=== EXERCISE GOAL ===
Please pick out every line in the data below that contains the word "this" and copy each of those lines.

=== SUPPLIED RECORDS ===
== Segment start ==

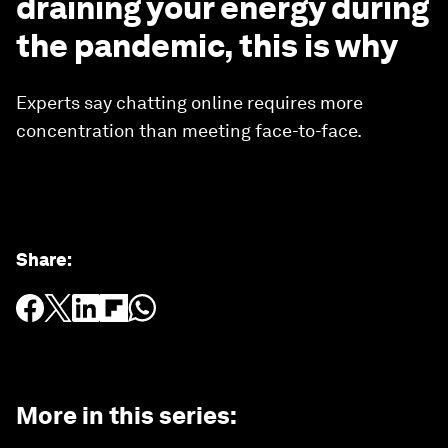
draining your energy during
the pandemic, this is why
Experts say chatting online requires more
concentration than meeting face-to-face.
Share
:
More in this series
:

== Segment end ==
== Segment start ==

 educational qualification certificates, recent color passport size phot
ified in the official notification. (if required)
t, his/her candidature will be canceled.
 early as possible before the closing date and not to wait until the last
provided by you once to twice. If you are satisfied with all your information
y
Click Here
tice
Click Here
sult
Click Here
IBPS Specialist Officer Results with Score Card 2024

== Segment end ==
== Segment start ==

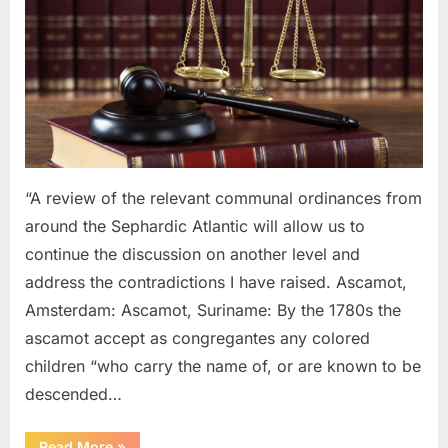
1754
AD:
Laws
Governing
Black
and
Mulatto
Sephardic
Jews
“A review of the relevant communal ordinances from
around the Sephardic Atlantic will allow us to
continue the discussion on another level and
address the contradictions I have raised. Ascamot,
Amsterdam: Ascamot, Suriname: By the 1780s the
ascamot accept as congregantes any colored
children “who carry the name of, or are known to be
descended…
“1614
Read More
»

== Segment end ==

=== ANSWER SPACE ===
the pandemic, this is why
More in this series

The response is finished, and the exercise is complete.